Aim of the exercise:
All lines of the listing below must be reproduced character for character.
----------------
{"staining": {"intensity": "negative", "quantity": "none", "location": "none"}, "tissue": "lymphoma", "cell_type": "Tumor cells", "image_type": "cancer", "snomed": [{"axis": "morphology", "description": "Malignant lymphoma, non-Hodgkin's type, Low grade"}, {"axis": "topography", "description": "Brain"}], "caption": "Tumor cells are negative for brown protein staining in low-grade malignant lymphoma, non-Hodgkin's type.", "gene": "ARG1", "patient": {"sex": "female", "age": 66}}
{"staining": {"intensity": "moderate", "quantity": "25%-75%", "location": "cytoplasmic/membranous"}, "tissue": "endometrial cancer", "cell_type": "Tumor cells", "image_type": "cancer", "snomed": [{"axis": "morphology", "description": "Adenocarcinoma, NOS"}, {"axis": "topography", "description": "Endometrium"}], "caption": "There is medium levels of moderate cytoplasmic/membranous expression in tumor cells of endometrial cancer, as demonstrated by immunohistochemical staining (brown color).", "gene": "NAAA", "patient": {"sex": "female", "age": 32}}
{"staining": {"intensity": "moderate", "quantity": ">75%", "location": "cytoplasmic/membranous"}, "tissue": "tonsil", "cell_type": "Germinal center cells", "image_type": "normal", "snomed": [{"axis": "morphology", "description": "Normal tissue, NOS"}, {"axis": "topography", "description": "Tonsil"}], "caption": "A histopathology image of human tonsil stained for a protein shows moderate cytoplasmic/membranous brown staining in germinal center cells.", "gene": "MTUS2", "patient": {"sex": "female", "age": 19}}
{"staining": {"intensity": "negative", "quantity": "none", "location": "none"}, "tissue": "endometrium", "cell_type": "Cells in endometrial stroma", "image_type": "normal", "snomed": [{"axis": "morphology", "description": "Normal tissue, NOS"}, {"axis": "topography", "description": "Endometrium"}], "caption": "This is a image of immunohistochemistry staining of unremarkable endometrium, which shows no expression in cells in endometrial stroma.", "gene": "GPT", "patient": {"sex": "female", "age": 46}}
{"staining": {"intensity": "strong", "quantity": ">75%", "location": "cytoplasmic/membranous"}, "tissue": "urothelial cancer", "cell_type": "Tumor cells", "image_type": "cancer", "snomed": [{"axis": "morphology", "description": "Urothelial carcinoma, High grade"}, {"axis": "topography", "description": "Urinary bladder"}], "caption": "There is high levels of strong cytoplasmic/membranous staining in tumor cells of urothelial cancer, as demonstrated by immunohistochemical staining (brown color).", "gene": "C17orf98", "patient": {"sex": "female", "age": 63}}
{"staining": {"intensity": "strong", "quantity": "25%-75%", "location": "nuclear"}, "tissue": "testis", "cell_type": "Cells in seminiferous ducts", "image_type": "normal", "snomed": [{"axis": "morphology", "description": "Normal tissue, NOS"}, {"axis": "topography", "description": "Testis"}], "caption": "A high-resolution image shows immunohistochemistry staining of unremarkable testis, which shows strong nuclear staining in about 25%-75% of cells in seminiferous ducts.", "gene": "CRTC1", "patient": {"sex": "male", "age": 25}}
----------------
Reply to the exercise:
{"staining": {"intensity": "negative", "quantity": "none", "location": "none"}, "tissue": "lymphoma", "cell_type": "Tumor cells", "image_type": "cancer", "snomed": [{"axis": "morphology", "description": "Malignant lymphoma, non-Hodgkin's type, Low grade"}, {"axis": "topography", "description": "Brain"}], "caption": "Tumor cells are negative for brown protein staining in low-grade malignant lymphoma, non-Hodgkin's type.", "gene": "ARG1", "patient": {"sex": "female", "age": 66}}
{"staining": {"intensity": "moderate", "quantity": "25%-75%", "location": "cytoplasmic/membranous"}, "tissue": "endometrial cancer", "cell_type": "Tumor cells", "image_type": "cancer", "snomed": [{"axis": "morphology", "description": "Adenocarcinoma, NOS"}, {"axis": "topography", "description": "Endometrium"}], "caption": "There is medium levels of moderate cytoplasmic/membranous expression in tumor cells of endometrial cancer, as demonstrated by immunohistochemical staining (brown color).", "gene": "NAAA", "patient": {"sex": "female", "age": 32}}
{"staining": {"intensity": "moderate", "quantity": ">75%", "location": "cytoplasmic/membranous"}, "tissue": "tonsil", "cell_type": "Germinal center cells", "image_type": "normal", "snomed": [{"axis": "morphology", "description": "Normal tissue, NOS"}, {"axis": "topography", "description": "Tonsil"}], "caption": "A histopathology image of human tonsil stained for a protein shows moderate cytoplasmic/membranous brown staining in germinal center cells.", "gene": "MTUS2", "patient": {"sex": "female", "age": 19}}
{"staining": {"intensity": "negative", "quantity": "none", "location": "none"}, "tissue": "endometrium", "cell_type": "Cells in endometrial stroma", "image_type": "normal", "snomed": [{"axis": "morphology", "description": "Normal tissue, NOS"}, {"axis": "topography", "description": "Endometrium"}], "caption": "This is a image of immunohistochemistry staining of unremarkable endometrium, which shows no expression in cells in endometrial stroma.", "gene": "GPT", "patient": {"sex": "female", "age": 46}}
{"staining": {"intensity": "strong", "quantity": ">75%", "location": "cytoplasmic/membranous"}, "tissue": "urothelial cancer", "cell_type": "Tumor cells", "image_type": "cancer", "snomed": [{"axis": "morphology", "description": "Urothelial carcinoma, High grade"}, {"axis": "topography", "description": "Urinary bladder"}], "caption": "There is high levels of strong cytoplasmic/membranous staining in tumor cells of urothelial cancer, as demonstrated by immunohistochemical staining (brown color).", "gene": "C17orf98", "patient": {"sex": "female", "age": 63}}
{"staining": {"intensity": "strong", "quantity": "25%-75%", "location": "nuclear"}, "tissue": "testis", "cell_type": "Cells in seminiferous ducts", "image_type": "normal", "snomed": [{"axis": "morphology", "description": "Normal tissue, NOS"}, {"axis": "topography", "description": "Testis"}], "caption": "A high-resolution image shows immunohistochemistry staining of unremarkable testis, which shows strong nuclear staining in about 25%-75% of cells in seminiferous ducts.", "gene": "CRTC1", "patient": {"sex": "male", "age": 25}}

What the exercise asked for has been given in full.